Acetone, also known as Propanone, is a colorless liquid solvent, which can be used to complete a wide variety of tasks. Solvents of this nature tend to be extremely aggressive, and highly versatile.
In an industrial setting, Acetone is commonly used in the manufacture of plastic products. However, Acetone can also be carefully used in numerous at-home projects.
When using Acetone, it is important to remember that this solvent is inherently caustic, and is more than capable of causing rapid eye, nose, and throat irritation. Acetone should also only be used in well-ventilated areas, as extensive inhalation has been known to cause intense headaches, as severe lightheadedness.
Acetone is perhaps most commonly used as a fingernail polish remover, though its actual list of uses is extremely long. Acetone can also be used to neutralize super glue, remove scale build-up, eliminate ink stains, and buff out scratches in lightly finished surfaces.
Many also favor the use of Acetone for its ability to remove paint in rapid succession. Acetone is quite aggressive, and has little problem powering through even the most thick/stubborn coats of paint.

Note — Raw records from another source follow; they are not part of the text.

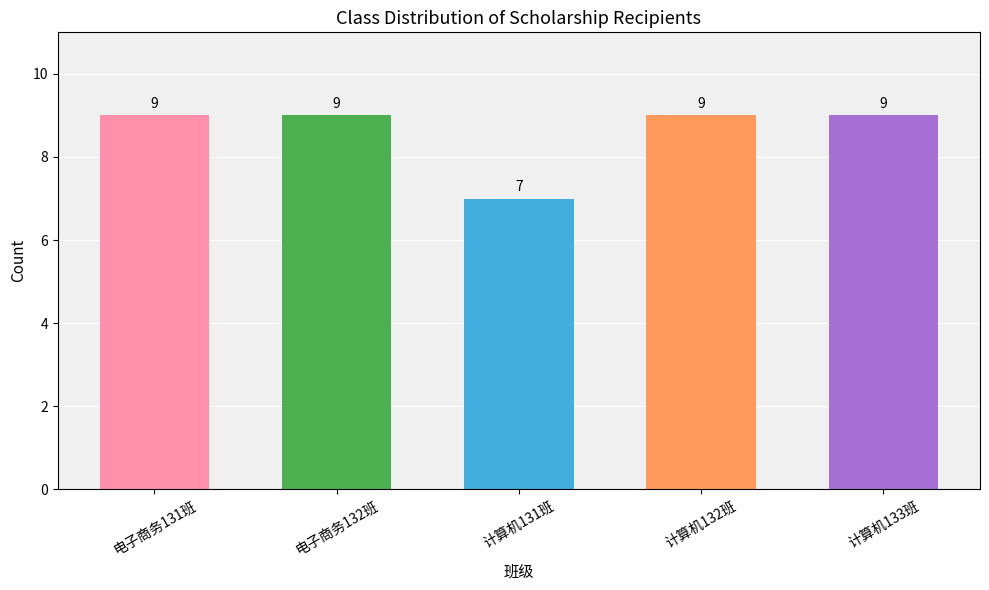

The chart shows a value of 9 at 计算机132班. True or false?

True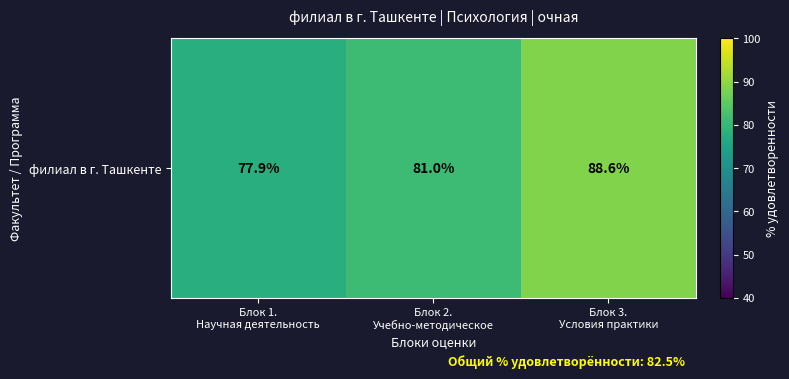

Reading left to right, list all the values displayed in this chart.

Блок 1.
Научная деятельность=77.9	Блок 2.
Учебно-методическое=81.0	Блок 3.
Условия практики=88.6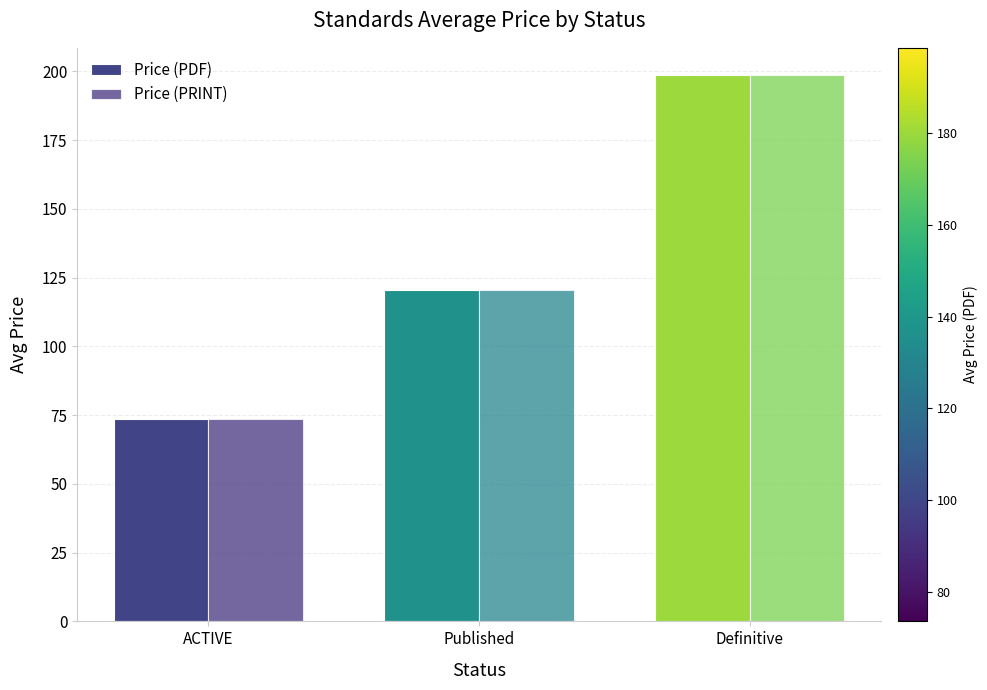

What is the minimum value for Price (PRINT)?

73.5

However, caution should be taken when using Acetone over large surfaces, as it is extremely flammable, by nature.
How to Dispose
The manner in which Acetone should be disposed of, is directly dependent upon the amount of solvent that is used. Very small amounts of Acetone, such as that which is used when removing nail polish, can be placed within a plastic garbage bag, prior to being discarded inside of a metal garbage can.
On the other hand, large scale disposal of Acetone should be handled in an identical manner as would be standard procedure when disposing of other forms of solvent.
One should consult their local hazardous waste disposal agency, for further direction regarding any nearby locations that are equipped to handle solvent disposal.